Working your upper-body muscles in proportion is vital. It can be easy to focus on the "mirror" muscles such as the pecs and biceps, but keep in mind that you do have other muscle groups, too. Include two chest exercises, one shoulder move, two back exercises and one exercise each for biceps and triceps. A typical routine could include machine chest presses, the pec fly machine, seated shoulder presses, lat pulldowns, machine chest-supported rows, preacher curls and triceps extensions.

Cable Considerations

Consider adding cable machine exercises into your workout.
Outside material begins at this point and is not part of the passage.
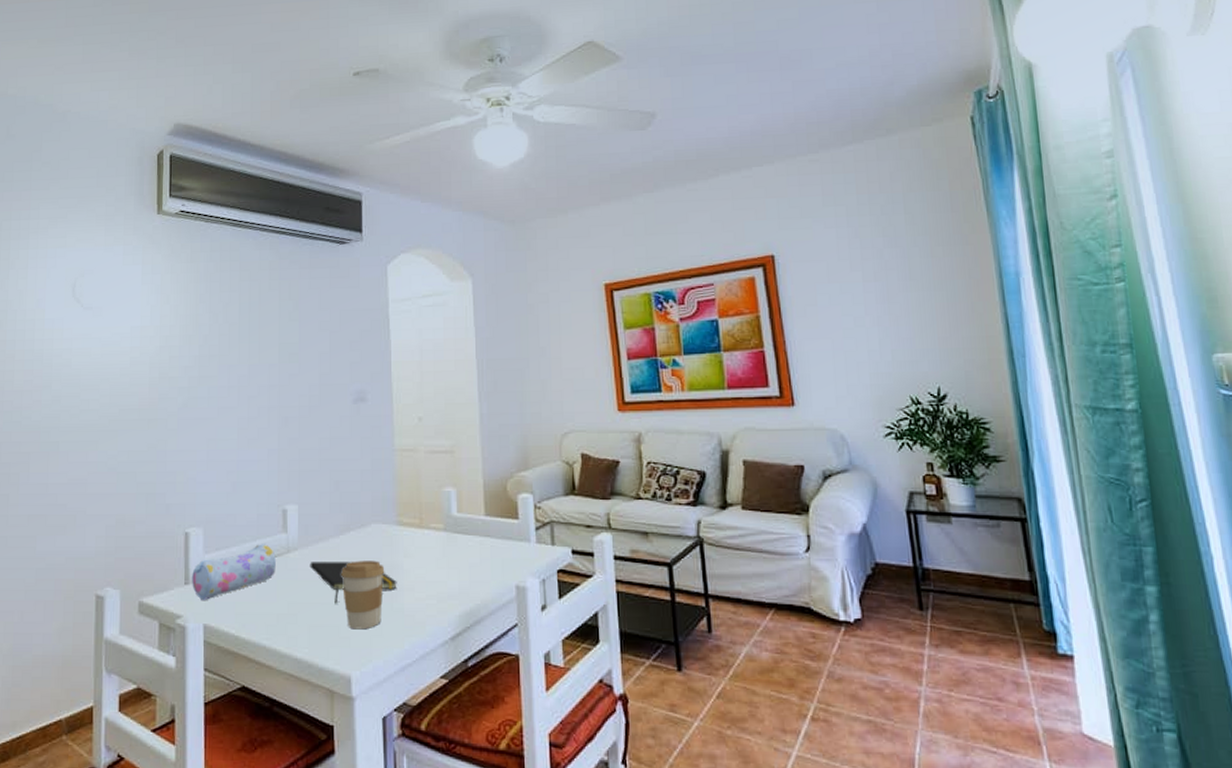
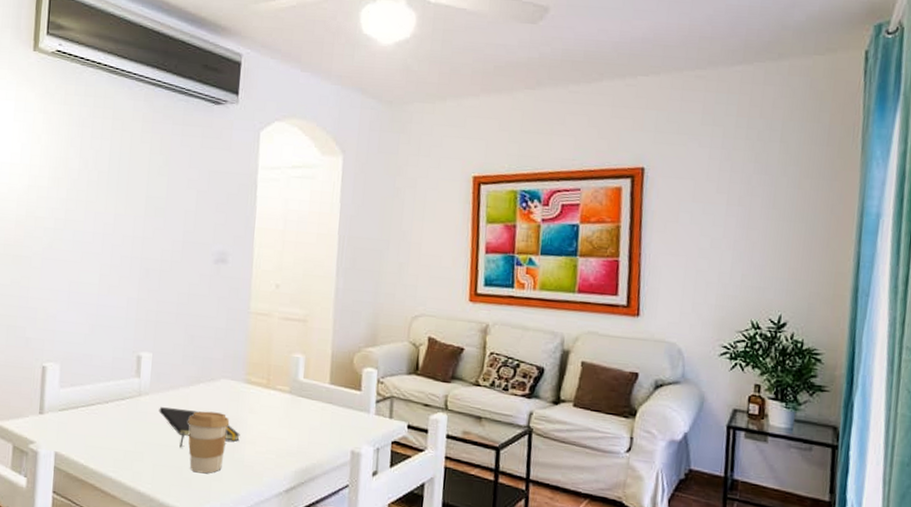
pencil case: present [192,544,276,600] -> none [46,385,128,430]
The benefit of the cable machine is that you can change the direction and height of the force; they also maintain tension on the muscle throughout the entire exercise. They're also versatile, writes trainer James Stoppani in the "Encyclopaedia of Muscle and Strength." Swap two or three regular machine exercises for cable exercises. You could get rid of pec flyes, machine rows and machine triceps extensions, for instance, and replace them with cable crossovers, seated one-arm cable rows and overhead cable extensions using a rope attachment.

Strength Versus Endurance

Aim for a variety of repetition ranges in your workout. Traditionally, heavy weights and lower reps are considered best for strength gains, while lighter loads for higher rep sets are judged best for endurance. While this is true, mixing up your rep ranges keeps your training fresh and challenging. Perform your first chest, shoulder and back exercise for five sets of six to eight reps each, then your second exercise for chest and back, plus your two arm moves, for three sets of 15. Do this for four weeks, aiming to add weight or reps each session, then reverse the order in weeks five to eight by going higher rep on your first lot of exercises and lower rep on your second.

The Machine Routine

Machines can be highly effective, but you need to pick the right ones, warms strength coach Charles Poliquin. Watch out for biceps curls and triceps extensions that don't have adjustable seats; lateral raise and pec dec machines where you can't position the handles to suit your biomechanics; and be careful not to round your back when grabbing the handle for seated machine rows. If you hit a plateau in training and can't move up to the next level on a machine, consider switching to a similar machine for a few weeks, or attach a smaller 2.5- or 5-pound plate to the weight stack using the adjustable pin.